L’homme qui scrute l’empreinte carbone du nouveau métro
© Société du Grand Paris / Armand Wattel
© Société du Grand Paris / Armand Wattel
CarbOptimum est un sujet pointu qui méritait bien une explication avec l’un de ses concepteurs, Pierre-Yves Ancion.
Conçu spécialement pour suivre l’empreinte carbone du Grand Paris Express tout en s’inspirant des éléments méthodologiques développés par l’ADEME ou d’autres méthodologies internationales telles que le Greenhouse Gas Protocol, l’outil, qui prend la forme d’un grand tableur, tient sur une simple clé USB. Son paramétrage, qui nécessite d'introduire de nombreuses hypothèses, éclaire les décisions prises par la Société du Grand Paris et évalue leurs impacts sur l’environnement. Et ce depuis 2012, bien avant le démarrage des travaux.
Directeur d’études chez STRATEC, Pierre-Yves Ancion arrive de Bruxelles à la gare du Nord. Plutôt que de prendre les transports en commun, notre homme marche une heure jusqu’à la Fabrique du métro, à Saint-Ouen. Au fil de ses pas, l’expert en aménagement du territoire observe la ville : le Paris intramuros dans ses élégants habits haussmanniens, et le Grand Paris, en complète reconfiguration.

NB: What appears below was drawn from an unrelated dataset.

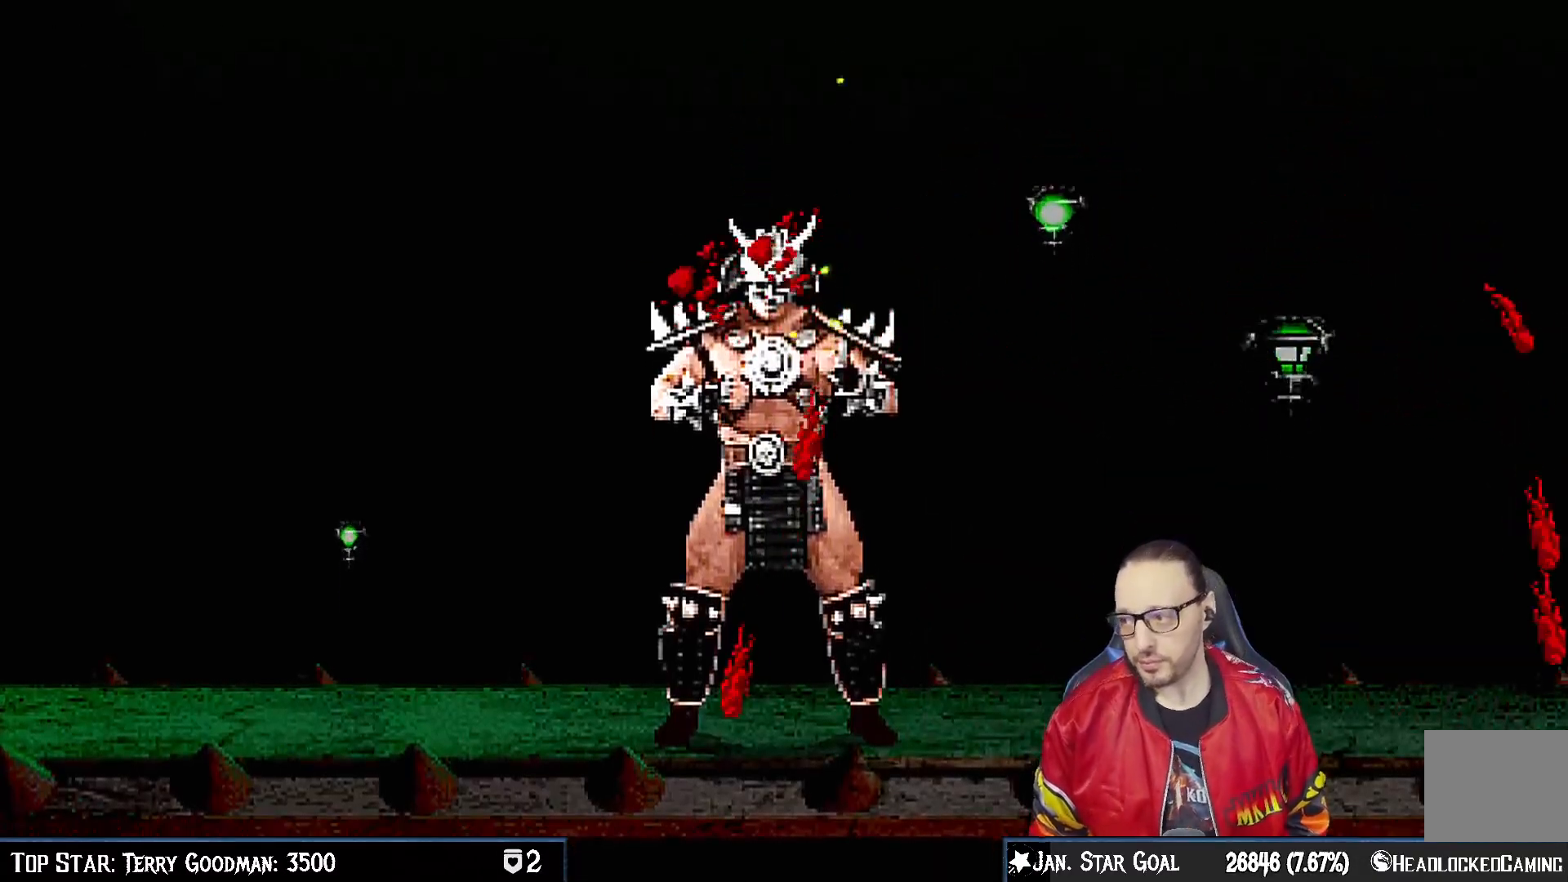
{"buttons": [], "left_stick": "center", "right_stick": "center", "events": []}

Pierre-Yves Ancion a toujours eu une conscience aigüe de l’environnement, tel un sanctuaire à préserver. Dans quelles proportions l’homme dénature-t-il son écosystème ? Une question prégnante en Belgique où la densité de population est trois fois supérieure à la France. Il a grandi à la campagne et passerait bien toute sa vie au dehors, au milieu du vert de la végétation et du bleu de l’eau. Mais que ce soit à l’extérieur ou dans son bureau, il ne lâche pas le fil rouge de sa carrière : évaluer les incidences humaines sur l’environnement.
C’est à Auckland, en Nouvelle-Zélande, que l’ingénieur de formation a passé sa thèse qui portait sur la mesure des pollutions des rivières, principalement en milieu urbain. Pendant quatre ans, il a affûté sa réflexion, observant des habitants qui vivent essentiellement à l’extérieur. « Les Néo-Zélandais profitent de leurs jardins, sont nombreux dans les parcs, ils font du rugby et de la voile en toutes saisons… Et restent finalement assez peu à l’intérieur. Là-bas, j’ai compris que la lumière représentait un besoin pour tous… Et pas seulement pour moi ! » Pierre-Yves Ancion note aussi la limite de ce modèle, résolument énergivore. Les Néo-Zélandais aspirent au pavillon à l’américaine, des volumes amples qui favorisent les déperditions énergétiques et l’artificialisation des terres. Sans parler de l’étalement urbain, une organisation spatiale qui repose sur la voiture. Heureusement, la densité de population y est six fois moindre qu’en France. En outre, l’île étant volcanique, elle peut compter sur la géothermie, une formidable source d’énergie.
L’Europe ne bénéficie ni d’espaces aussi vastes ni d’une géologie aussi généreuse. Il est donc primordial de freiner l’artificialisation des terres et le recours aux énergies fossiles. L'heure est à la sobriété. Des voix se font entendre pour questionner ces étendues pavillonnaires. Pierre-Yves Ancion reste pourtant convaincu des bienfaits de l’extérieur et de sa luminosité, en particulier dans les pays où elle est rare. Mais alors, comment vivre dans un cadre agréable et lumineux sans recourir au pavillon énergivore ? C’est ici qu’interviennent le projet du Grand Paris Express et CarbOptimum.
Pierre-Yves Ancion a accompagné l’aventure du Grand Paris depuis les prémices. Quand le nouveau métro n’était qu’un plan sur papier, on a voulu doter le projet d’un instrument de mesure du carbone. « Dès 2009, l’étude environnementale stratégique a servi de prise de conscience : ce projet était d’une telle envergure qu’en évaluer le bilan carbone allait être très difficile, raconte l’ingénieur. Dans notre benchmark, on a réalisé qu’aucun outil existant ne convenait. On l’a donc développé spécifiquement. Pour une infrastructure de transport, cet exercice de bilan des émissions de gaz à effet de serre est le plus poussé qui existe. » En 2012, un premier bilan a été effectué à partir de données prévisionnelles. Mais on ignorait alors, par exemple, quel type de béton serait employé. Quand les travaux ont commencé, des données réelles ont été réinjectées et le bilan a été mis à jour. D’ailleurs, les maîtres d’œuvre sont mis à contribution pour remplir quelques-unes des 1500 lignes de CarbOptimum.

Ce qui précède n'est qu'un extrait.